# Exercise description:
Your task is to give the listing below back word for word, pictures excluded.

# Data provided:

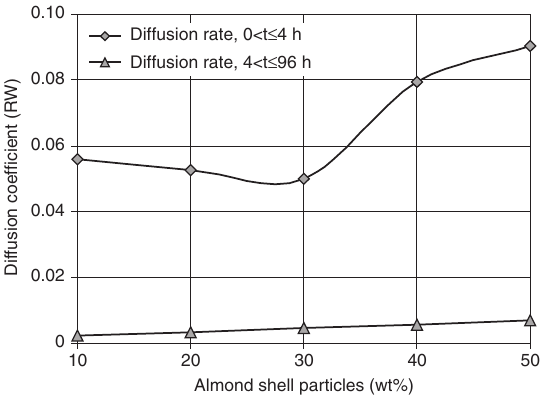
Figure 8 Diffusion coefficient of different weight percentages of almond shell particles in RW.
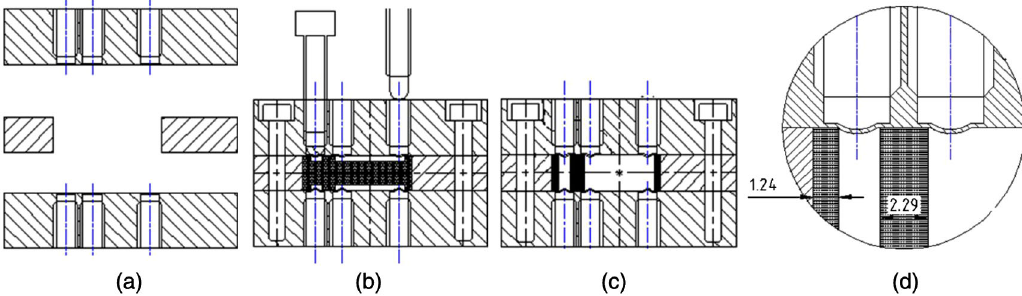
FIG. 8. Sequence of steps to ensure accurate positioning of slabs (see description in the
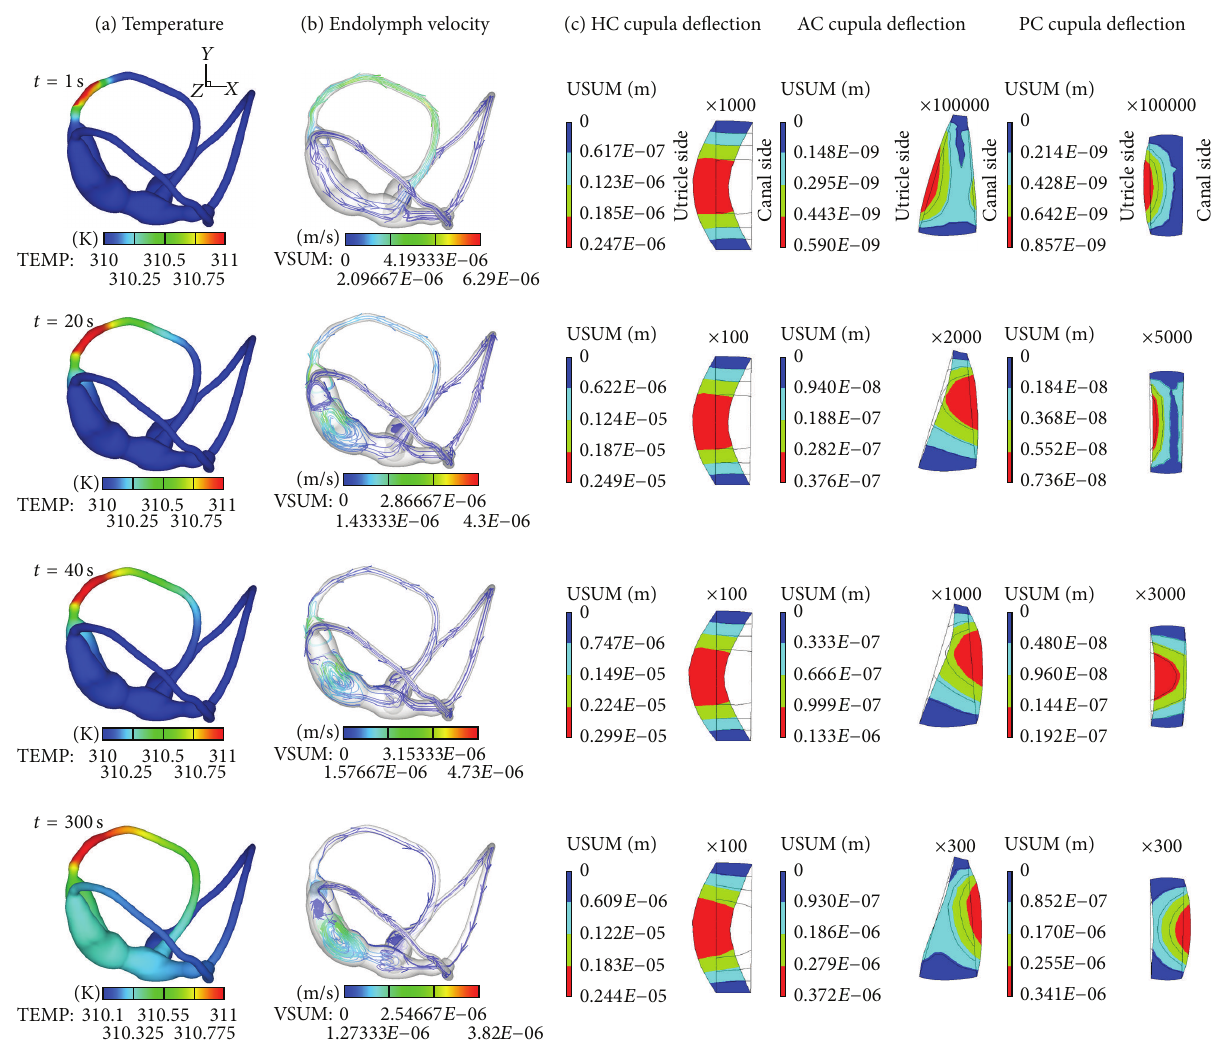
Figure 2: Time sequences of the temperature field (a), the endolymph streamline (b), and cupula displacement fields (c) during a hot supine caloric test with Δ𝑇 = 1 ∘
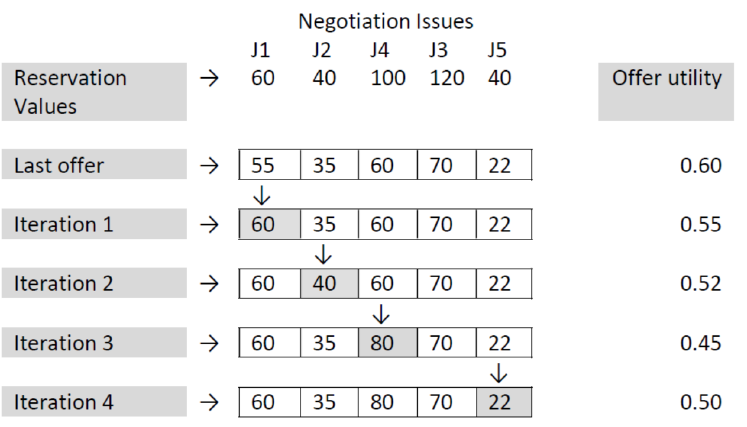
Figure 2. Concession starts with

# Response area:
Figure 8 Diffusion coefficient of different weight percentages of almond shell particles in RW.
FIG. 8. Sequence of steps to ensure accurate positioning of slabs (see description in the
Figure 2: Time sequences of the temperature field (a), the endolymph streamline (b), and cupula displacement fields (c) during a hot supine caloric test with Δ𝑇 = 1 ∘
Figure 2. Concession starts with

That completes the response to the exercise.